The hood persists through classic processes of anti-Black caste: boundary maintenance, opportunity hoarding, and stereotype-driven surveillance. Today, government at all levels overinvests in affluent white space and disinvests in Blackness, with the exception of excessive spending on policing and incarceration. Segregation is at the heart of structural racism in America. In theory, the US Constitution and civil rights laws demand equal protection and treatment of Black Americans. In practice, American law and public policies have encouraged rather than discouraged segregation. Horizontal competition between communities of abundance and communities of need sets up a budgetary politics in which affluent spaces and people usually win. Politicians and non-descendants of all colors have participated in ghetto myths to justify containing descendants in high-poverty environs, or prisons, and to justify shrinking government, except the military and law enforcement. Fortunately, a revolutionary awakening has begun to disrupt this tired politics. A growing, multiracial coalition believes that Black Lives Matter. But the structures and policies that undermine Black lives, and divide the American house against itself, endure.
Segregation and its mechanics of racialized favor and disfavor undermine opportunity for everyone. The American system of residential caste works only for the few who can buy their way into gold-standard neighborhoods that enjoy the best of everything. Everyone participates in this racialized system of opportunity for the few. The American way means trying to get into “good” neighborhoods and schools and avoid “bad” ones. Movers know, though they may not say it out loud, that what is really going on is avoidance of poor Black people in large numbers. Extreme segregation persists in metropolitan areas where large numbers of great migrants landed.

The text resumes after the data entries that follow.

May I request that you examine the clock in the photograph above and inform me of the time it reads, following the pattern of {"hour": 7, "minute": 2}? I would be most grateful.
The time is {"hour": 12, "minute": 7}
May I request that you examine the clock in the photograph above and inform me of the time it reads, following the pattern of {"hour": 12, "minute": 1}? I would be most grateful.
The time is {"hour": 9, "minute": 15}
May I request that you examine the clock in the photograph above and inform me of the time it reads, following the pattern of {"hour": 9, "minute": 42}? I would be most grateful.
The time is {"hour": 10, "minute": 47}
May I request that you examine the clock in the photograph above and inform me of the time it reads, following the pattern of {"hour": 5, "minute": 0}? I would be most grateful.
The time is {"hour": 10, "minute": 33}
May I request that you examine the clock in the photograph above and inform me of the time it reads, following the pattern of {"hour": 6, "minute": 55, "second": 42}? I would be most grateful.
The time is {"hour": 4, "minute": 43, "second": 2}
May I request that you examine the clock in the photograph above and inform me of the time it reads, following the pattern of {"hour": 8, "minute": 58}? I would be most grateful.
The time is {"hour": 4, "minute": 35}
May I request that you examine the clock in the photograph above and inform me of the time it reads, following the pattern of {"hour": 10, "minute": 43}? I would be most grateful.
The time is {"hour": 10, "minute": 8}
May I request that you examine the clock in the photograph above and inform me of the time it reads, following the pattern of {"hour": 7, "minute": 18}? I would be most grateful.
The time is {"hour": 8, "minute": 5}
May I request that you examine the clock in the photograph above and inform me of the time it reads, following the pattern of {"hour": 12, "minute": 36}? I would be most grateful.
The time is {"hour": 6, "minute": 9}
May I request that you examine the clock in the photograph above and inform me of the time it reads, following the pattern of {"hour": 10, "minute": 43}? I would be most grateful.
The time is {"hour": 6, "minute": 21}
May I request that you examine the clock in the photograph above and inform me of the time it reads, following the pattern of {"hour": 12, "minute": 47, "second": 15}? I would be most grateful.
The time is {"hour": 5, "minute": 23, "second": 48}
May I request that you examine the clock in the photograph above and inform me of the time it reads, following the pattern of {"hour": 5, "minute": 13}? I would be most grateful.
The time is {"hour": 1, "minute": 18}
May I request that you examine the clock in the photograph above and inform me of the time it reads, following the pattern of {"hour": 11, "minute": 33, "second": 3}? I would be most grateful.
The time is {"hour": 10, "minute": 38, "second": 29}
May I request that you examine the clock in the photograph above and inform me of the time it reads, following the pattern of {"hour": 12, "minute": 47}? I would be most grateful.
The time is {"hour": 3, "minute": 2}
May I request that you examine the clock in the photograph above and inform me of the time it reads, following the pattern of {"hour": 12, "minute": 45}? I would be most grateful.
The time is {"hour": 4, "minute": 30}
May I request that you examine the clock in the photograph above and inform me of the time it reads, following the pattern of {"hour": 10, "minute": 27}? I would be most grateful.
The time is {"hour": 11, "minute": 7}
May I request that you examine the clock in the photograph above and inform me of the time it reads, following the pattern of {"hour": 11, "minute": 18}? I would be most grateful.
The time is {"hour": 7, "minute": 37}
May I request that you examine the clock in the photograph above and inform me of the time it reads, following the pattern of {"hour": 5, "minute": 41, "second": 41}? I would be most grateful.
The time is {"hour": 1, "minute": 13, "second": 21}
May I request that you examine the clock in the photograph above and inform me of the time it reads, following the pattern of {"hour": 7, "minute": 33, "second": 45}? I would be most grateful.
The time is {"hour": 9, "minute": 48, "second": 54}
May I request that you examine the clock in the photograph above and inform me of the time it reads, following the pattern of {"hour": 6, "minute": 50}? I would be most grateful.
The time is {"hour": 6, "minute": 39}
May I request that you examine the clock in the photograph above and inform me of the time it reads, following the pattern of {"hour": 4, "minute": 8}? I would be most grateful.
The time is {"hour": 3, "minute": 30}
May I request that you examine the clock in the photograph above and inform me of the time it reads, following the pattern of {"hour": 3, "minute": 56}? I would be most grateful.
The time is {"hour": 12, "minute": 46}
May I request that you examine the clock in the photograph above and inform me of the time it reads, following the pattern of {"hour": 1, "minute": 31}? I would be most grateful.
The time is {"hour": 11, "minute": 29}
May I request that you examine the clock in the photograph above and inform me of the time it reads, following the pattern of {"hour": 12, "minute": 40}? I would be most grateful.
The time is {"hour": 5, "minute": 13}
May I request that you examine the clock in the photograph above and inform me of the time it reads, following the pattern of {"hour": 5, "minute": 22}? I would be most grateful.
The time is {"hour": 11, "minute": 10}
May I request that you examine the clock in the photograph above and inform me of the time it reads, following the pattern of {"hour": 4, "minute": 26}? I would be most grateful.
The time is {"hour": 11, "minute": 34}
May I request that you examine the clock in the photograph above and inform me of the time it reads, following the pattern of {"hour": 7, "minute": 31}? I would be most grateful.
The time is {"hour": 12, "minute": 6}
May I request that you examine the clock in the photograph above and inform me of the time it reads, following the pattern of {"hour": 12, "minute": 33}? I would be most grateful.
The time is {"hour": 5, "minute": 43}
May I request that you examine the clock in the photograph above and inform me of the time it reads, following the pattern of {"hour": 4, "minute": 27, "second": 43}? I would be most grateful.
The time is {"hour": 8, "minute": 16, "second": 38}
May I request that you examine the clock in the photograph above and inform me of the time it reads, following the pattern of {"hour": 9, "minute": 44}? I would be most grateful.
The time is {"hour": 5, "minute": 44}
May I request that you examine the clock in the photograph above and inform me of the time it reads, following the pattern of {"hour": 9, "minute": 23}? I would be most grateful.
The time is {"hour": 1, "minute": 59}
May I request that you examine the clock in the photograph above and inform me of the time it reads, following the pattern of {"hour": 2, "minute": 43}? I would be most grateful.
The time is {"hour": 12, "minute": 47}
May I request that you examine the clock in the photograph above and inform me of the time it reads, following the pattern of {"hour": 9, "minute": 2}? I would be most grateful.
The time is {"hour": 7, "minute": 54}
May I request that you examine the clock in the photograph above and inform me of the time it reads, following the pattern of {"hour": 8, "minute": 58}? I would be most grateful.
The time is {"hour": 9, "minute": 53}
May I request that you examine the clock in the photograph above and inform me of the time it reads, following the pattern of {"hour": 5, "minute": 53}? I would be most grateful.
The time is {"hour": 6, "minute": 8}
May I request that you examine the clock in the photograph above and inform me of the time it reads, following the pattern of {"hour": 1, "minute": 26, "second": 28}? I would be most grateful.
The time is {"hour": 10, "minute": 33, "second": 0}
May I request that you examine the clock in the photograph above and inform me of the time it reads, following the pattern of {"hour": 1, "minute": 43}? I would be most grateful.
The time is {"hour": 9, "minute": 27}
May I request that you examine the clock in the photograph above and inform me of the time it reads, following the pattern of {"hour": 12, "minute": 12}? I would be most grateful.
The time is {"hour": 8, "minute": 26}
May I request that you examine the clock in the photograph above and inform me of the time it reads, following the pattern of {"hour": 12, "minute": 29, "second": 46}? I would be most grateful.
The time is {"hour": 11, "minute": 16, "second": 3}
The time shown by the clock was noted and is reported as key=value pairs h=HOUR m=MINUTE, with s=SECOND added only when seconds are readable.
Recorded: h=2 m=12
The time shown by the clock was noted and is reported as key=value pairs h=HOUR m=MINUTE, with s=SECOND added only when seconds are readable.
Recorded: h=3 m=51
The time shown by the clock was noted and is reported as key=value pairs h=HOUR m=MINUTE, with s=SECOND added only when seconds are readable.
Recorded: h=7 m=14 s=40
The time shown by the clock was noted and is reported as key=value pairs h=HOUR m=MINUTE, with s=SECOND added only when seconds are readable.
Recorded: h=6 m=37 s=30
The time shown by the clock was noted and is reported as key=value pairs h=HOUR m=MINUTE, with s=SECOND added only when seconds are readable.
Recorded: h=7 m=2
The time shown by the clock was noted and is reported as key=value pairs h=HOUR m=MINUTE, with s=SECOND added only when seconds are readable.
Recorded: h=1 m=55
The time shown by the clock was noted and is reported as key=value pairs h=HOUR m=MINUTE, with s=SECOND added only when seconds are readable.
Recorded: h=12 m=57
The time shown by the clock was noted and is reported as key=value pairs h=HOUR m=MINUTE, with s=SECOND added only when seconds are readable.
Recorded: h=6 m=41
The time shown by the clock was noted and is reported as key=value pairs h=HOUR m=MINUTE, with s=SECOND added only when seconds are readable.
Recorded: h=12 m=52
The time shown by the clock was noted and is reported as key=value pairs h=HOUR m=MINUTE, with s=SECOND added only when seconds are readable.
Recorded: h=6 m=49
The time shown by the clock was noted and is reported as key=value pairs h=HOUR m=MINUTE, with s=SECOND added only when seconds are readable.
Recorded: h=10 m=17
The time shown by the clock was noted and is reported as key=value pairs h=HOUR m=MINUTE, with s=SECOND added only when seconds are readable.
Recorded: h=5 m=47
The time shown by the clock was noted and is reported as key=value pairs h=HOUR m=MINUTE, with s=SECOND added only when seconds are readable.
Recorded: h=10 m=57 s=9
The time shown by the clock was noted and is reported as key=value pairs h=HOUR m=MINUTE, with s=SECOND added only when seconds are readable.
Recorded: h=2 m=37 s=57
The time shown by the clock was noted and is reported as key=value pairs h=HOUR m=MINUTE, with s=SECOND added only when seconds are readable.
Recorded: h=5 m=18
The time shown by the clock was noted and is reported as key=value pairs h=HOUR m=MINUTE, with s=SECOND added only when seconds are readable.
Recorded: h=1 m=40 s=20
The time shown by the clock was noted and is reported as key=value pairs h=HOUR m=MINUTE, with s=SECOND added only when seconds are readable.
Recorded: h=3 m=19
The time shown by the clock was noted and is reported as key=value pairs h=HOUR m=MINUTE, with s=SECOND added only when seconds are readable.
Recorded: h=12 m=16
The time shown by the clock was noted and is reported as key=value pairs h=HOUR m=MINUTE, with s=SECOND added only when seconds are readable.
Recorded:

The processes of residential caste and structural racism also operate, though perhaps less visibly, in less overtly segregated places. Poverty-free havens and poverty-dense hoods would not exist if the state had not designed, constructed, and maintained this physical racial order. Intentional state action to create and maintain the racialized order included government-encouraged racially restrictive covenants, exclusionary zoning, Negro-cleansing “urban renewal,” intentionally segregated public housing, an interstate highway program laid to create racial barriers, endemic redlining, and intentionally disinvesting in basic services for Black neighborhoods. Individuals making choices about where to live may not recognize or acknowledge how much the state, through investment and disinvestment, shapes racial patterns and perceptions.